BEGIN PROVIDED RECORDS

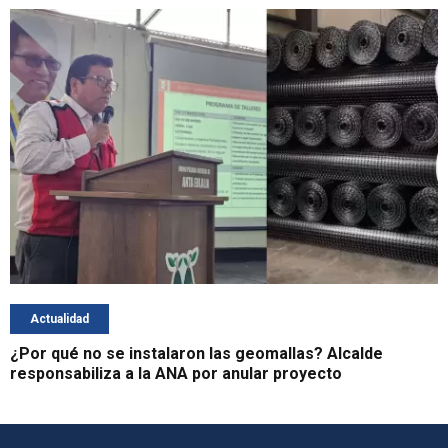
Actualidad
¿Por qué no se instalaron las geomallas? Alcalde
responsabiliza a la ANA por anular proyecto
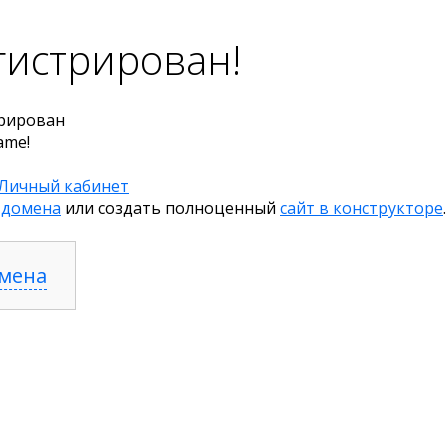
гистрирован!
рирован
ame!
Личный кабинет
 домена
или создать полноценный
сайт в конструкторе
.
омена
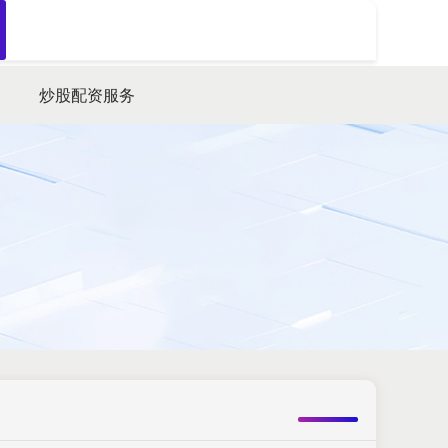
搜索
炒股配资服务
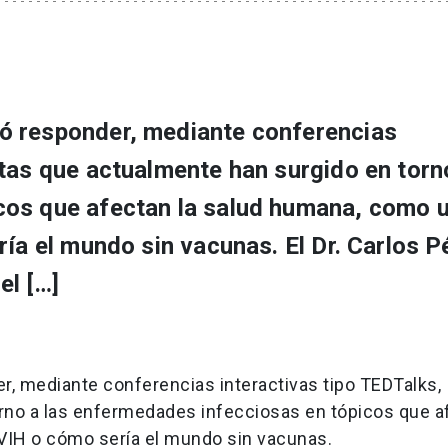
ó responder, mediante conferencias
tas que actualmente han surgido en torno
cos que afectan la salud humana, como 
ría el mundo sin vacunas. El Dr. Carlos P
el […]
, mediante conferencias interactivas tipo TEDTalks,
rno a las enfermedades infecciosas en tópicos que af
 VIH o cómo sería el mundo sin vacunas.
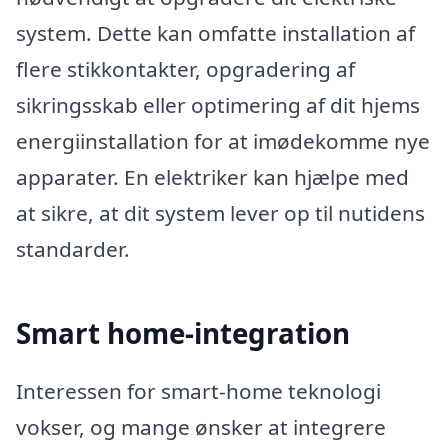
system. Dette kan omfatte installation af
flere stikkontakter, opgradering af
sikringsskab eller optimering af dit hjems
energiinstallation for at imødekomme nye
apparater. En elektriker kan hjælpe med
at sikre, at dit system lever op til nutidens
standarder.
Smart home-integration
Interessen for smart-home teknologi
vokser, og mange ønsker at integrere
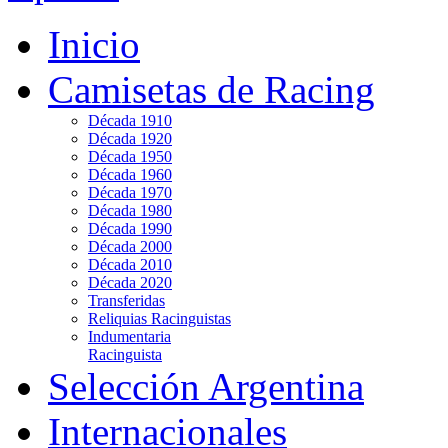
Inicio
Camisetas de Racing
Década 1910
Década 1920
Década 1950
Década 1960
Década 1970
Década 1980
Década 1990
Década 2000
Década 2010
Década 2020
Transferidas
Reliquias Racinguistas
Indumentaria
Racinguista
Selección Argentina
Internacionales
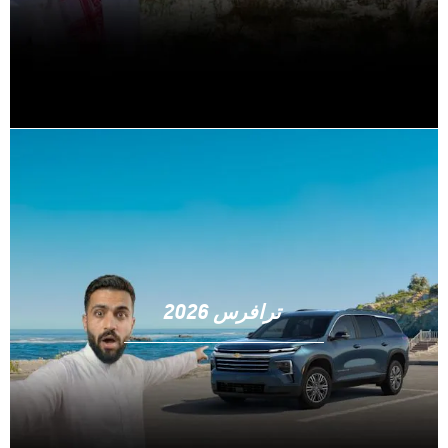
ترافرس 2026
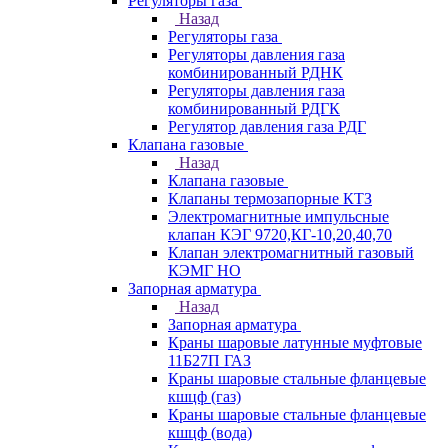
Регуляторы газа
Назад
Регуляторы газа
Регуляторы давления газа
комбинированный РДНК
Регуляторы давления газа
комбинированный РДГК
Регулятор давления газа РДГ
Клапана газовые
Назад
Клапана газовые
Клапаны термозапорные КТЗ
Электромагнитные импульсные
клапан КЭГ 9720,КГ-10,20,40,70
Клапан электромагнитный газовый
КЭМГ НО
Запорная арматура
Назад
Запорная арматура
Краны шаровые латунные муфтовые
11Б27П ГАЗ
Краны шаровые стальные фланцевые
кшцф (газ)
Краны шаровые стальные фланцевые
кшцф (вода)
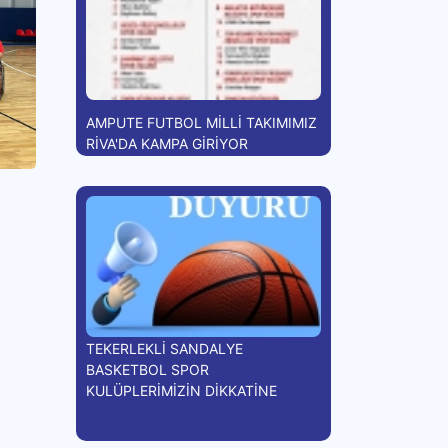
AMPUTE FUTBOL MİLLİ TAKIMIMIZ
RİVA'DA KAMPA GİRİYOR
TEKERLEKLİ SANDALYE
BASKETBOL SPOR
KULÜPLERİMİZİN DİKKATİNE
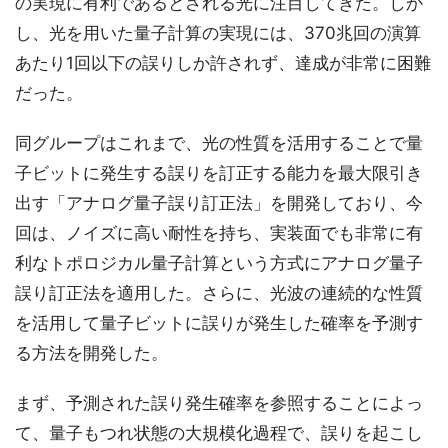
の実現に有利であるとされる光に注目してきた。しか
し、光を用いた量子計算の実現には、370兆回の演算
あたり1回以下の誤りしか許されず、達成が非常に困難
だった。
同グループはこれまで、光の性質を活用することで量
子ビットに発生する誤りを訂正する能力を最大限引き
出す「アナログ量子誤り訂正法」を開発しており、今
回は、ノイズに高い耐性を持ち、実装面でも非常に有
利なトポロジカル量子計算という方式にアナログ量子
誤り訂正法を適用した。さらに、光波の連続的な性質
を活用して量子ビットに誤りが発生した確率を予測す
る方法を開発した。
まず、予測された誤り発生確率を参照することによっ
て、量子もつれ状態の大規模化過程で、誤りを起こし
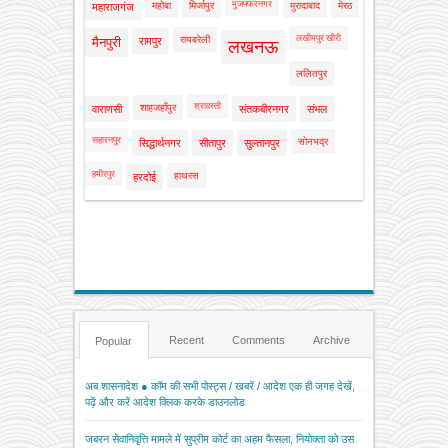
मुजफ्फरनगर
महोबा
मिर्जापुर
मुरादाबाद
मेरठ
महाराजगंज
लखीमपुर खीरी
रायबरेली
मैनपुरी
रामपुर
लखनऊ
ललितपुर
श्रावस्ती
शाहजहाँपुर
वाराणसी
संतकबीरनगर
संभल
सहारनपुर
सोनभद्र
सिद्धार्थनगर
सीतापुर
सुल्तानपुर
हमीरपुर
हाथरस
हरदोई
Recent
Comments
Archive
Popular
अब शासनादेश ● कॉम की सभी पोस्ट्स / खबरें / आदेश एक ही जगह देखें,
पढ़ें और करें आदेश क्लिक करके डाउनलोड
जबरन सेवानिवृत्ति मामले में सुप्रीम कोर्ट का अहम फैसला, नियोक्ता को उस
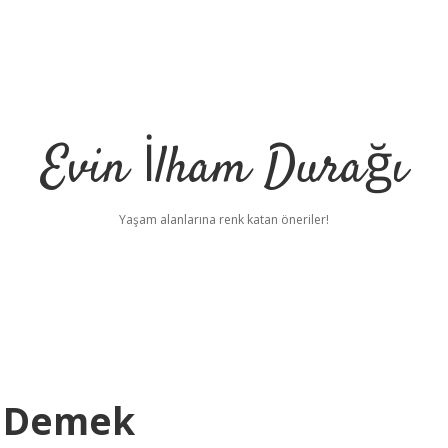
Evin İlham Durağı
Yaşam alanlarına renk katan öneriler!
 Demek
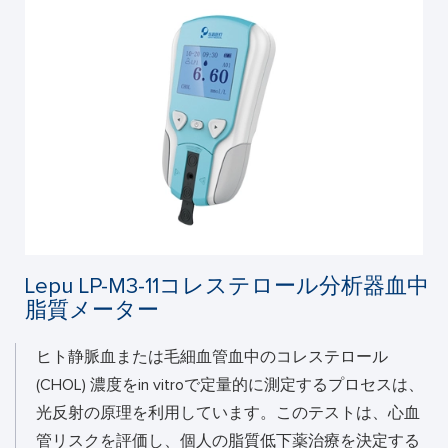
Lepu LP-M3-11コレステロール分析器血中
脂質メーター
ヒト静脈血または毛細血管血中のコレステロール
(CHOL) 濃度をin vitroで定量的に測定するプロセスは、
光反射の原理を利用しています。このテストは、心血
管リスクを評価し、個人の脂質低下薬治療を決定する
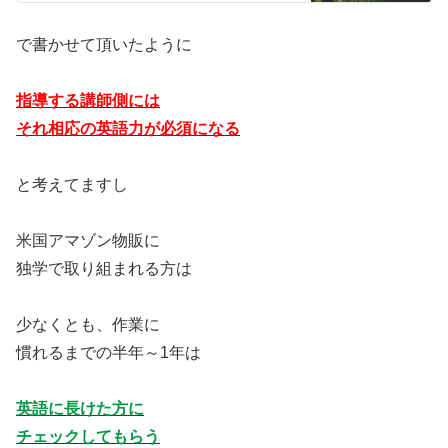
で書かせて頂いたように
指導する講師側には
それ相応の英語力が必須になる
と考えてますし
米国アマゾン物販に
独学で取り組まれる方は
少なくとも、作業に
慣れるまでの半年～1年は
英語に長けた方に
チェックしてもらう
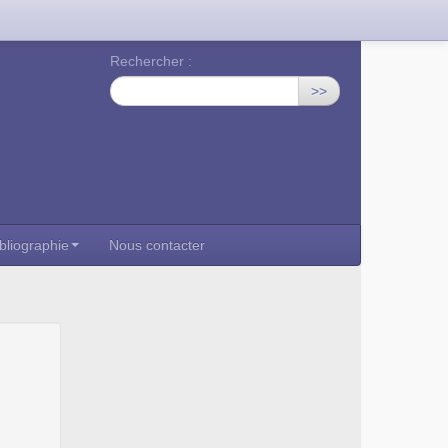
Rechercher :
>>
bliographie
Nous contacter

END PROVIDED RECORDS

TASK GOAL:
Count the lines above that contain the word "home", and reply with the number alone.

ANSWER TO THE PROBLEM:
2